Вторая трудность — вырастить сына ~ трудность не малая, — но зато и плоды ее тоже неисчислимы: сумев достигнуть того, чтобы не знать ничего, кроме четырех стен своего жилища, вдова Пискарева достигла впоследствии полнейшего покоя, сделав единственного человека, который вязался с ее сердцем, — прямым порождением этих стен, почитателем их, ежеминутно страдавшим при всякой попытке сунуть нос на сторону. Маменька для него все: маменька сказала, что образ, который висит в передней и на котором, вследствие мрачнейшего письма, — Сеня ничего не мог разобрать, — что образ этот греческого писания, что такого образа теперича нигде сыскать невозможно, — и Сеня теперь умереть готов, если ему скажут иное… Помнит он, как раз в лютую зиму вошел в переднюю какой-то оборванный, в лохмотьях человек и начал жалобно болтать на каком-то, совсем не нашем языке: повр, повр, анфан, анфан и проч. Маменька все говорила на это: "дома никого нету"; немец снова начинал канючить, а маменька снова орала ему: "говорят тебе, господа в город ушли". Немец долго стоял молча, ожидая помощи, но видя перед собой только изумленную рожу Сенечки и непрошибимое хладнокровие старухи, углубившейся в вязанье чулок, — вздохнул и вышел вон… Маменька тотчас побранилась с кухаркой, по тому поводу, что "не договорюсь, — сколько ни говорю, — запирай двбри на крючок". Осмотрела, все ли цело в передней, не стянул ли немец салопа, и потом уже удовлетворила любопытство Сенечки, пристававшего с расспросами: "кто это такой?"

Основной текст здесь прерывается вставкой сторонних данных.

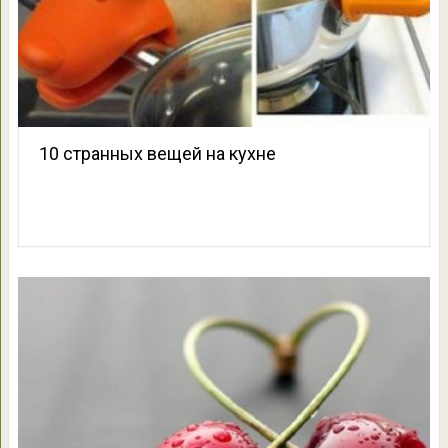
10 странных вещей на кухне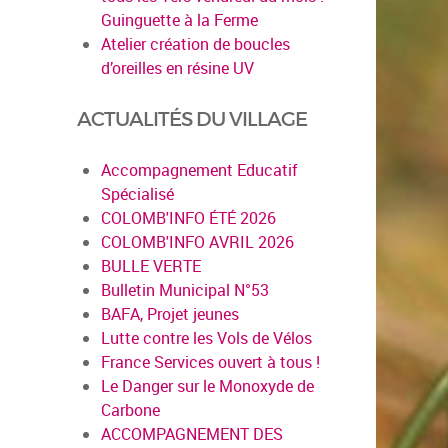
Guinguette à la Ferme
Atelier création de boucles
d’oreilles en résine UV
ACTUALITÉS DU VILLAGE
Accompagnement Educatif
Spécialisé
COLOMB'INFO ÉTÉ 2026
COLOMB'INFO AVRIL 2026
BULLE VERTE
Bulletin Municipal N°53
BAFA, Projet jeunes
Lutte contre les Vols de Vélos
France Services ouvert à tous !
Le Danger sur le Monoxyde de
Carbone
ACCOMPAGNEMENT DES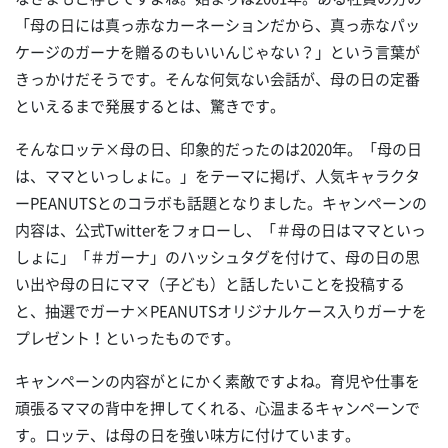
「母の日には真っ赤なカーネーションだから、真っ赤なパッ
ケージのガーナを贈るのもいいんじゃない？」という言葉が
きっかけだそうです。そんな何気ない会話が、母の日の定番
といえるまで発展するとは、驚きです。
そんなロッテ×母の日、印象的だったのは2020年。「母の日
は、ママといっしょに。」をテーマに掲げ、人気キャラクタ
ーPEANUTSとのコラボも話題となりました。キャンペーンの
内容は、公式Twitterをフォローし、「＃母の日はママといっ
しょに」「＃ガーナ」のハッシュタグを付けて、母の日の思
い出や母の日にママ（子ども）と話したいことを投稿する
と、抽選でガーナ×PEANUTSオリジナルケース入りガーナを
プレゼント！といったものです。
キャンペーンの内容がとにかく素敵ですよね。育児や仕事を
頑張るママの背中を押してくれる、心温まるキャンペーンで
す。ロッテ、は母の日を強い味方に付けています。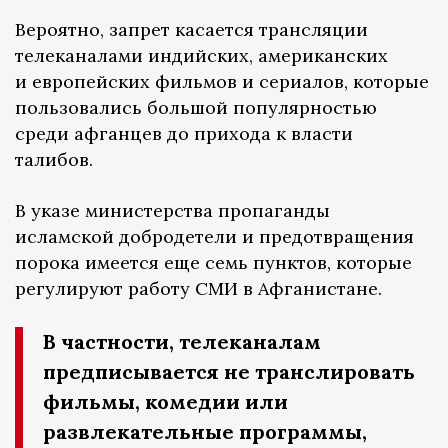
Вероятно, запрет касается трансляции
телеканалами индийских, американских
и европейских фильмов и сериалов, которые
пользовались большой популярностью
среди афганцев до прихода к власти
талибов.
В указе министерства пропаганды
исламской добродетели и предотвращения
порока имеется еще семь пунктов, которые
регулируют работу СМИ в Афганистане.
В частности, телеканалам
предписывается не транслировать
фильмы, комедии или
развлекательные программы,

— А это, — говорила мать, — немец. Я сейчас его узнала по языку… Видел, какой у него язык-то — красный, как огонь, — и длинный, как змея? Не в пример православных языков длиннее!.. Вот ты, Сенюшка, и замечай, — как ежели увидишь у кого язык длинный и красный, знай, что это не наш крещен-человек, — а немец, и говорит-то он не по-нашему, — от этого ничего у них и не поймешь…
Сенечка слушал эту тираду о языках и нациях, — и если ему даже теперь сказать, что у его маменьки язык будет много подлиннее французского, и что она между тем отнюдь не француз, и бог между тем ее не наказывает, — он умрет, а не согласится. Таким-то образом все познания шли к Сенечке из рук матери, которая готовила их, так сказать, смаху, и притом с невыразимою быстротою. В гимназии Сенечка не высидел и двух лет: — в то время было трудное ученье, — науки были гораздо страшнее нынешних: то и дело раскраивались лбы, отрывались уши, выщипывались целые лысины детских волос. Сеня был комплекции слабой, — и материнское сердце, крепко болевшее над явственными признаками посещения Сениной головы наукою, решилось прекратить учение; одно уже оторванное ухо ясно говорило, что познаний Сенею захвачено настолько, что с ними легко можно будет одолеть кой-какие чиновнические обязанности. Таким образом, из рук мамаши Сенечка был передан на руки канцелярских старожилов; один из всех молодых чиновников он не пьет водки, ходит в летнюю пору с ватой в ушах, не обнаруживает никаких молодых стремлений, попрежнему покупает чижей и ухаживает за ними. Жалованье все идет матери, и сыну оставляется сумма, потребная на покупку чижа.